Meyer also discussed what he sees as the second dangerous trend in media and entertainment, a trend made easier by digital advancements: the call for unlimited distribution of copyrighted material. Noting the long history of copyright laws, he underscored the necessity of fair compensation and artistic control and how their curtailment could remove artists’ incentive and, consequently, diversity of choice.

“This to me is a matter of basic morality, not technology,” he noted. “The protection of an artist’s rights to what he has created and owns must not be dismantled just because there are new easy methods of circumventing those laws.”

Meyer graduated from the University of Rochester in 1964 with a bachelor’s degree in English. He received his law degree from Case Western Reserve University in 1967. One of the most respected executives in the entertainment industry, Meyer became chairman and chief executive officer of Warner Brothers Entertainment Inc. in 1999 after having served as the studio’s executive vice president and chief operating officer since April 1994. Meyer joined the company in 1971 as business affairs director for the television division, following two-and-a-half years in both the legal and the business affairs departments of ABC Television Network.

Meyer often serves as a key advisor on industry-wide production, labor, and regulatory issues.

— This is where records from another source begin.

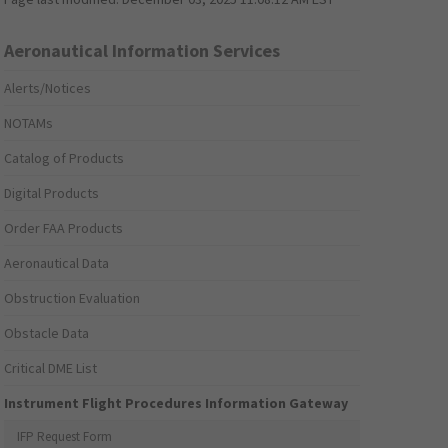
Aeronautical Information Services
Alerts/Notices
NOTAMs
Catalog of Products
Digital Products
Order FAA Products
Aeronautical Data
Obstruction Evaluation
Obstacle Data
Critical DME List
Instrument Flight Procedures Information Gateway
IFP Request Form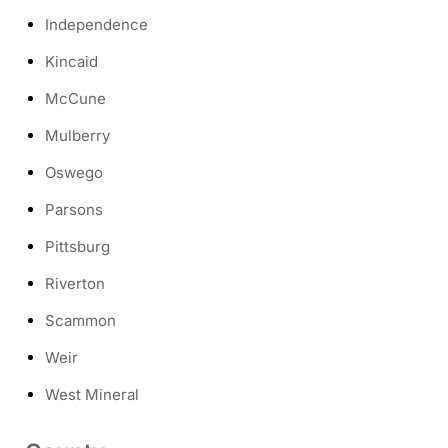
Independence
Kincaid
McCune
Mulberry
Oswego
Parsons
Pittsburg
Riverton
Scammon
Weir
West Mineral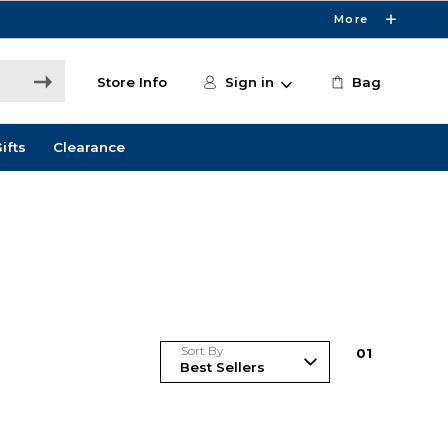
More
Store Info
Sign in
Bag
ifts
Clearance
Sort By
0
1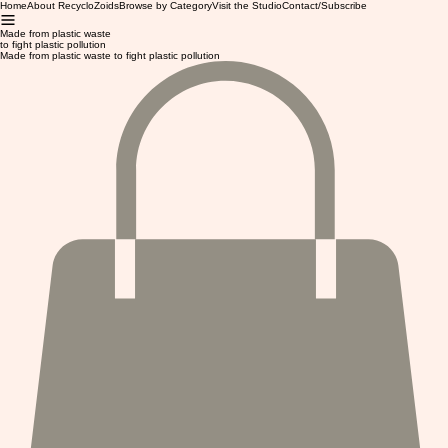
Home
About RecycloZoids
Browse by Category
Visit the Studio
Contact/Subscribe
Made from plastic waste
to fight plastic pollution
Made from plastic waste to fight plastic pollution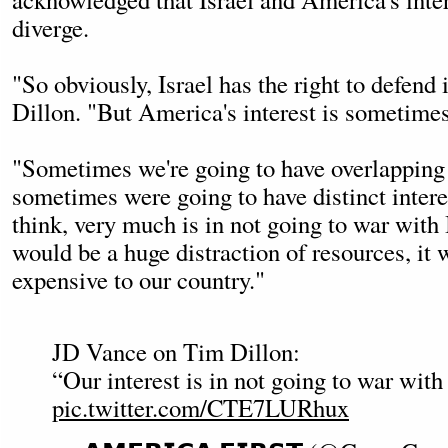
diverge.
"So obviously, Israel has the right to defend 
Dillon. "But America's interest is sometimes 
"Sometimes we're going to have overlapping 
sometimes were going to have distinct interes
think, very much is in not going to war with 
would be a huge distraction of resources, it
expensive to our country."
JD Vance on Tim Dillon:
“Our interest is in not going to war with 
pic.twitter.com/CTE7LURhux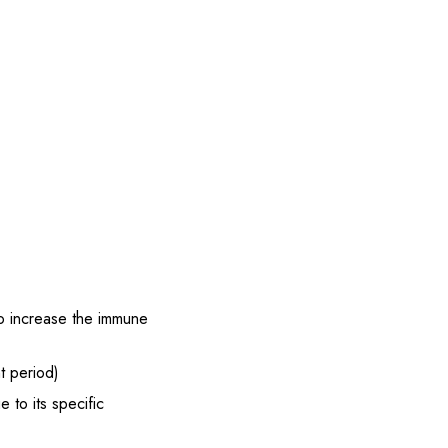
to increase the immune
t period)
 to its specific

He is on the boards of the Museum of Radio & Television and the University of Southern California School of Cinema-Television; a member of the Academy of Motion Picture Arts & Sciences and of the American Film Institute; a member and former Governor of the Academy of Television Arts & Sciences, and is involved in numerous charitable and civic activities, including serving as a director of Human Rights Watch.

Also at this morning’s ceremony, acclaimed author Andrea Barrett received an honorary Doctor of Humane Letters degree and Arunas Chesonis, chairman and chief executive officer of PAETEC Communications Inc., received an Honorary Doctor of Laws degree.

Barrett won the National Book Award for Fiction in 1996 and is the recipient of the highly esteemed MacArthur Fellowship. She makes her home in Rochester and teaches in the Master of Fine Arts Program for Writers at Warren Wilson College in North Carolina.

Chesonis co-founded PAETEC Communications in Rochester in 1998. The telecommunications company offers services in 27 markets. Chesonis, who received his MBA from the Simon School in 1991, serves on the boards of several non-profit organizations and has received awards for his community service.

The morning ceremony was for the 1,217 candidates for bachelor’s and master’s degrees in the College of Arts, Sciences, and Engineering. Separate commencement ceremonies also were held today for the Eastman School of Music, Margaret Warner Graduate School of Education and Human Development, and the School of Nursing. The University of Rochester is conferring a total of 2,462 bachelor’s, master’s, and doctoral degrees this year, including the School of Medicine and the William E. Simon Graduate School of Business Administration.